▶ [What the task asks]: Nothing but the lines from the first line of the records below to the line holding "Why we love" belongs in the answer, copied exactly and without pictures.

▶ [Record excerpts]:
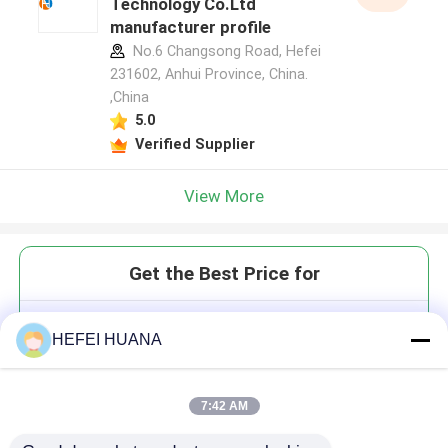
Technology Co.Ltd
manufacturer profile
No.6 Changsong Road, Hefei
231602, Anhui Province, China.
,China
5.0
Verified Supplier
View More
Get the Best Price for
2'-O-MOE-rC(Bz)
HEFEI HUANA
7:42 AM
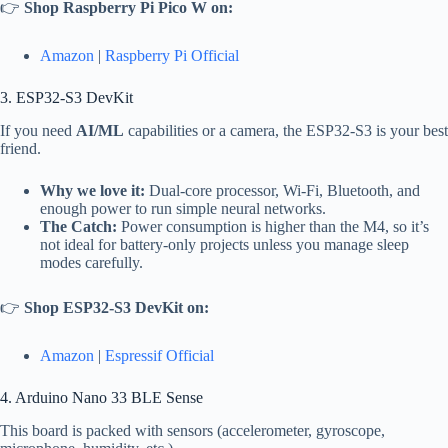
👉
Shop Raspberry Pi Pico W on:
Amazon
|
Raspberry Pi Official
3. ESP32-S3 DevKit
If you need
AI/ML
capabilities or a camera, the ESP32-S3 is your best
friend.
Why we love it:
Dual-core processor, Wi-Fi, Bluetooth, and
enough power to run simple neural networks.
The Catch:
Power consumption is higher than the M4, so it’s
not ideal for battery-only projects unless you manage sleep
modes carefully.
👉
Shop ESP32-S3 DevKit on:
Amazon
|
Espressif Official
4. Arduino Nano 33 BLE Sense
This board is packed with sensors (accelerometer, gyroscope,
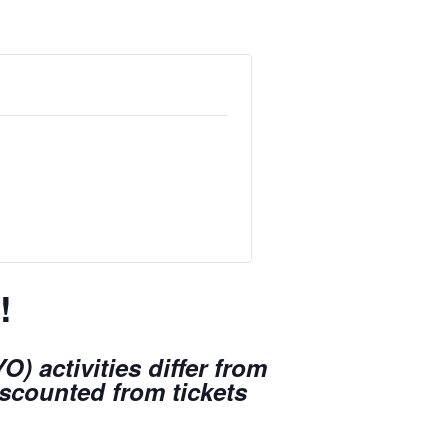
!
) activities differ from
iscounted from tickets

▶ [Exercise result]:
Technology Co.Ltd
manufacturer profile
No.6 Changsong Road, Hefei
231602, Anhui Province, China.
,China
5.0
Verified Supplier
View More
Get the Best Price for
2'-O-MOE-rC(Bz)
HEFEI HUANA
7:42 AM
👉
Shop Raspberry Pi Pico W on:
Amazon
|
Raspberry Pi Official
3. ESP32-S3 DevKit
If you need
AI/ML
capabilities or a camera, the ESP32-S3 is your best
friend.
Why we love it:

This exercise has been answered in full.